▸ Your assignment
Set the data down exactly as it stands, and keep its pictures out.

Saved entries
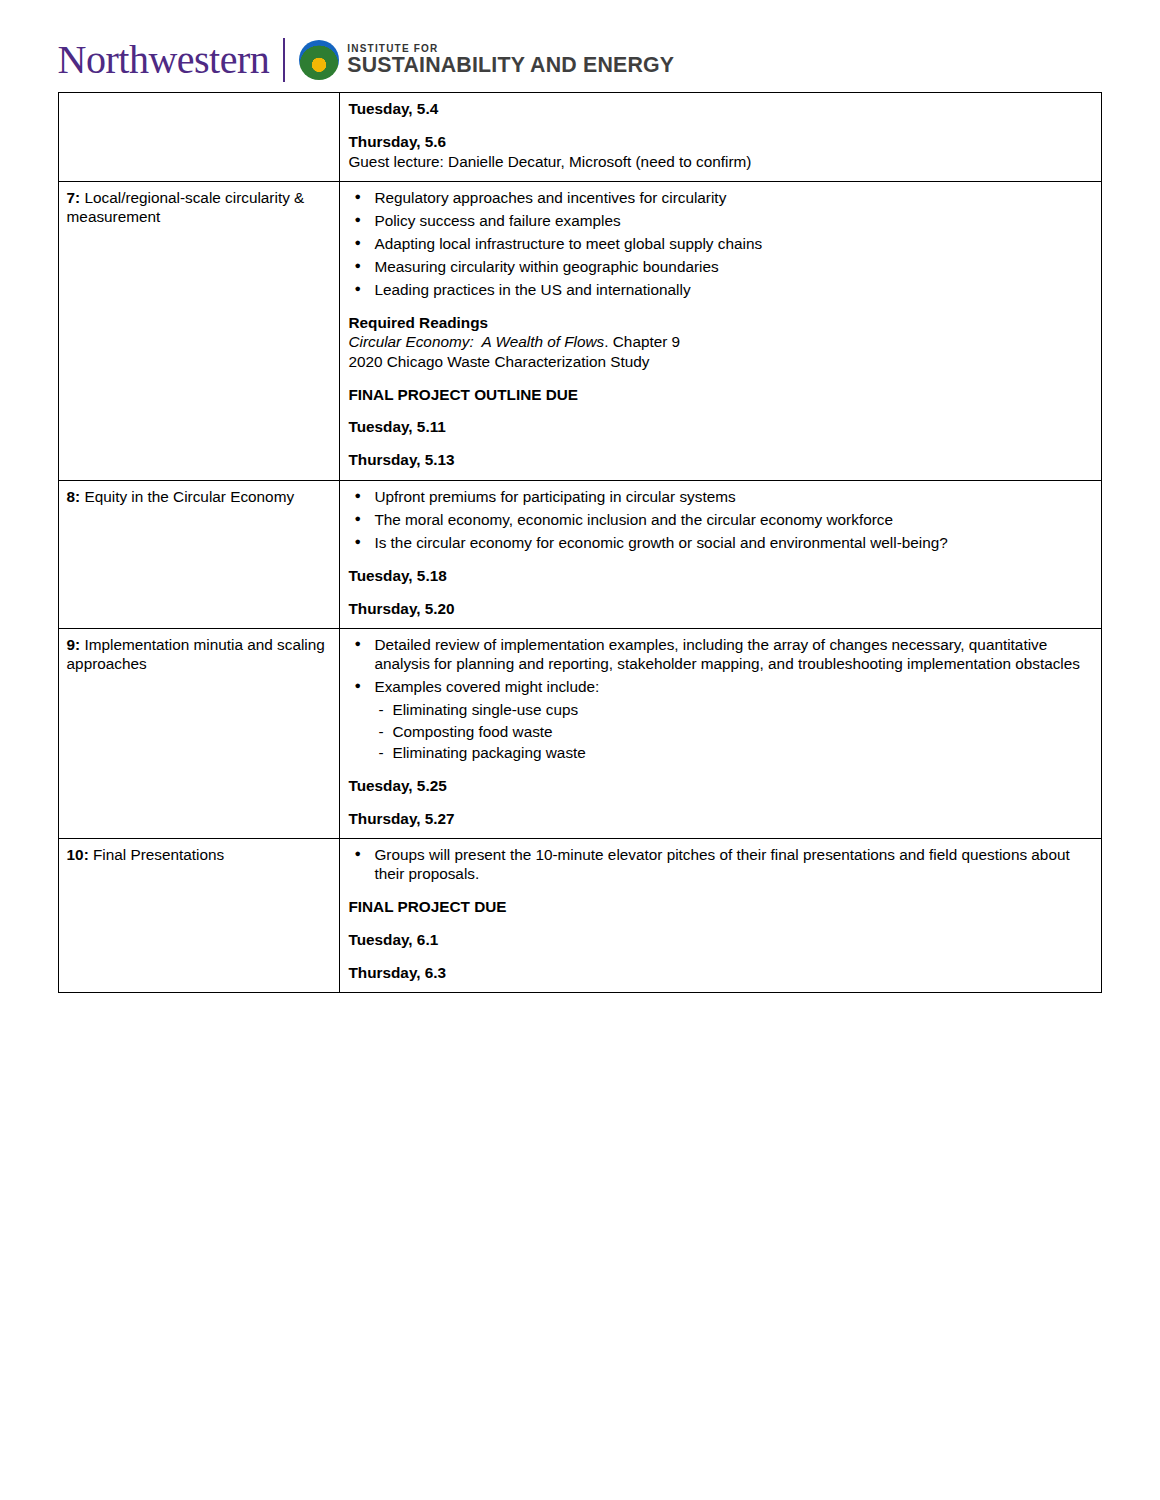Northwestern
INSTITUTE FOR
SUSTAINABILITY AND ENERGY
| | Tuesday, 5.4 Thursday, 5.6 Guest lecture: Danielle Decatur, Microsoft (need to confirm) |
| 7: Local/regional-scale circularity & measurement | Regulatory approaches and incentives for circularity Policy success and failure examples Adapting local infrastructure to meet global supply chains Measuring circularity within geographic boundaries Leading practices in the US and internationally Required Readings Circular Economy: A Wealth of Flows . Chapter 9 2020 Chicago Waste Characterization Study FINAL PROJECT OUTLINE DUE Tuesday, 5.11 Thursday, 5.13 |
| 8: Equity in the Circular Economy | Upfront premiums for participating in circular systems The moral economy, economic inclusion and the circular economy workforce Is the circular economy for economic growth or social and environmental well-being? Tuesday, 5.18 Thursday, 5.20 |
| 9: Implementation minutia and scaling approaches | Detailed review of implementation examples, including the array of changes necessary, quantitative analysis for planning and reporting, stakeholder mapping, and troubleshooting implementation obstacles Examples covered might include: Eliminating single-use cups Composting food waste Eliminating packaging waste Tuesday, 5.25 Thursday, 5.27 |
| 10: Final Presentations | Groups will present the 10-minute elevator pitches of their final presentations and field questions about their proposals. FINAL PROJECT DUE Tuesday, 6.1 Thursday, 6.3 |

▸ Reply
Northwestern
INSTITUTE FOR
SUSTAINABILITY AND ENERGY
| | Tuesday, 5.4 Thursday, 5.6 Guest lecture: Danielle Decatur, Microsoft (need to confirm) |
| 7: Local/regional-scale circularity & measurement | Regulatory approaches and incentives for circularity Policy success and failure examples Adapting local infrastructure to meet global supply chains Measuring circularity within geographic boundaries Leading practices in the US and internationally Required Readings Circular Economy: A Wealth of Flows . Chapter 9 2020 Chicago Waste Characterization Study FINAL PROJECT OUTLINE DUE Tuesday, 5.11 Thursday, 5.13 |
| 8: Equity in the Circular Economy | Upfront premiums for participating in circular systems The moral economy, economic inclusion and the circular economy workforce Is the circular economy for economic growth or social and environmental well-being? Tuesday, 5.18 Thursday, 5.20 |
| 9: Implementation minutia and scaling approaches | Detailed review of implementation examples, including the array of changes necessary, quantitative analysis for planning and reporting, stakeholder mapping, and troubleshooting implementation obstacles Examples covered might include: Eliminating single-use cups Composting food waste Eliminating packaging waste Tuesday, 5.25 Thursday, 5.27 |
| 10: Final Presentations | Groups will present the 10-minute elevator pitches of their final presentations and field questions about their proposals. FINAL PROJECT DUE Tuesday, 6.1 Thursday, 6.3 |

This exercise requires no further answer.